Applying this lens to today’s AI landscape suddenly clarifies many seemingly contradictory developments.
OpenAI’s latest valuation exceeding $80 billion isn’t because training models demands that much capital. It needs that much money to keep fighting price wars. Fundraising isn’t about winning—it’s about staying eligible to fight.
Google preparing to slash token prices by 80% isn’t about eliminating OpenAI and Anthropic. It’s about ensuring Google remains a central player in the AI era—just as it guaranteed relevance in mobile through free Android.

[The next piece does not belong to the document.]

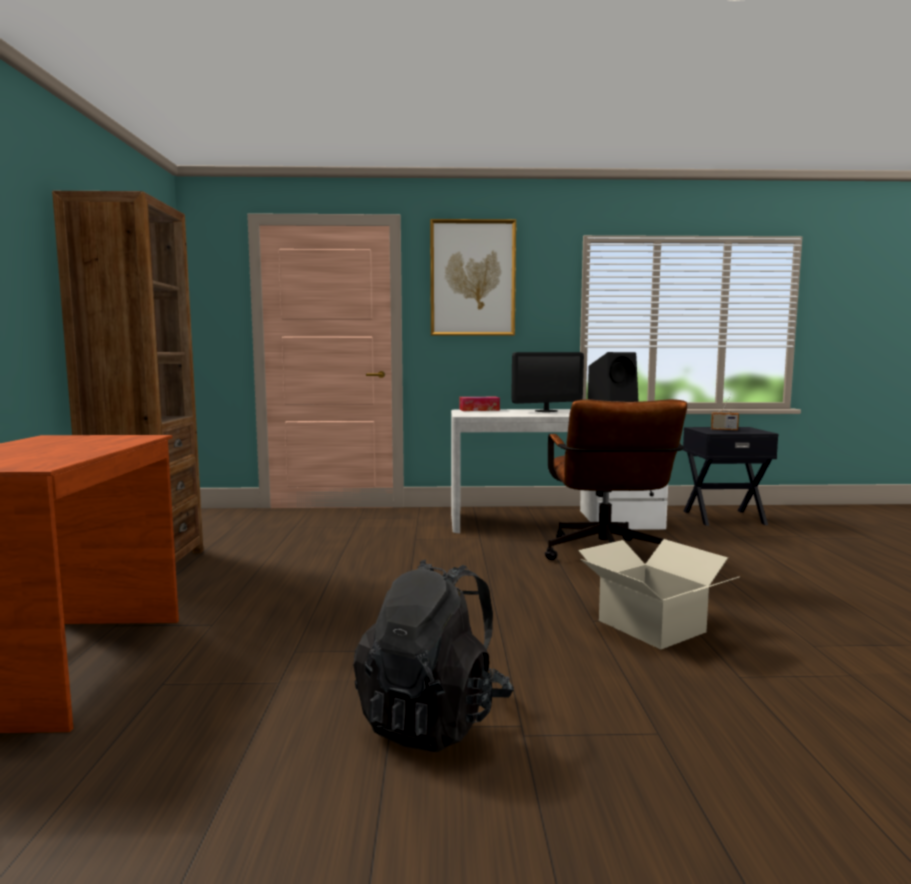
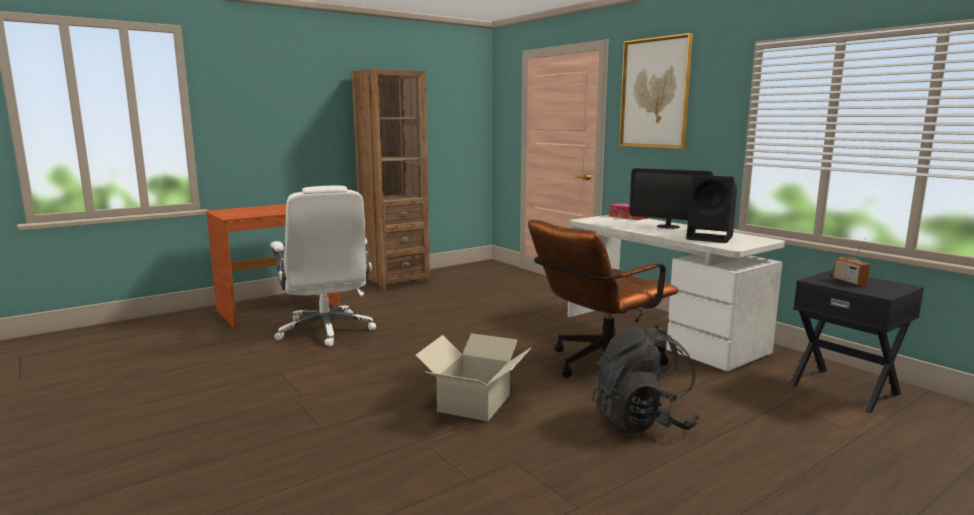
camera: 55 degrees right, 5 degrees up
black backpack [353,559,514,752] -> black backpack moved to [592,326,700,433]
none -> white office chair [270,186,376,346]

Meanwhile, Anthropic’s latest flagship model Fable 5 charges double its predecessor’s API rate—$10 per million input tokens, $50 per million output tokens. Though seemingly a price hike, it’s actually deliberate customer segmentation: targeting enterprises willing to pay for premium capabilities. Anthropic knows it can’t outspend Google in consumer-level subsidy wars.
Each round of price war expands AI adoption. Scale brings more data, more use cases, more developers into the ecosystem—making every participant’s models stronger. Combatants upgrade themselves by waging war itself—not a zero-sum death match, but a collective upward spiral where all grow stronger, yet none reap windfall profits.
Doesn’t this sound eerily like the electricity industry’s ultimate shape?
140 years ago, Edison and Westinghouse believed they were battling for a winner-takes-all market. They bet their entire fortunes on “who defines the standard owns electricity.” Yet electricity’s fate teaches a simple lesson:
When a technology becomes sufficiently important, universal, and standardized, it ceases to belong to any single company. It becomes infrastructure.
On the surface, AI competition appears as Google vs. OpenAI vs. Anthropic—model capability showdowns, fundraising contests. Zoom out, however, and the real function of this competition emerges: accelerating AI’s ascent to infrastructure status—beyond any single company’s control.
When Bill Maris says “100% it will happen,” he may not just be predicting Google’s price cut. He may be unconsciously forecasting a broader trend—that in the AI world, tokens ultimately belong to no one. Just as no one “owns” electricity today.
For OpenAI and Anthropic, this implies an unsettling truth: even with technological leadership and astronomical funding, their envisioned future—“getting rich on AI”—may never exist. They aren’t fighting a temporary price war; they’re confronting a structural destiny—their life’s work may inherently become tomorrow’s water, electricity, and highways.
For users, however, this may be welcome news. As long as the token subsidy war continues, people will still enjoy “great deals”: $20 worth of cost delivering $400 worth of compute power.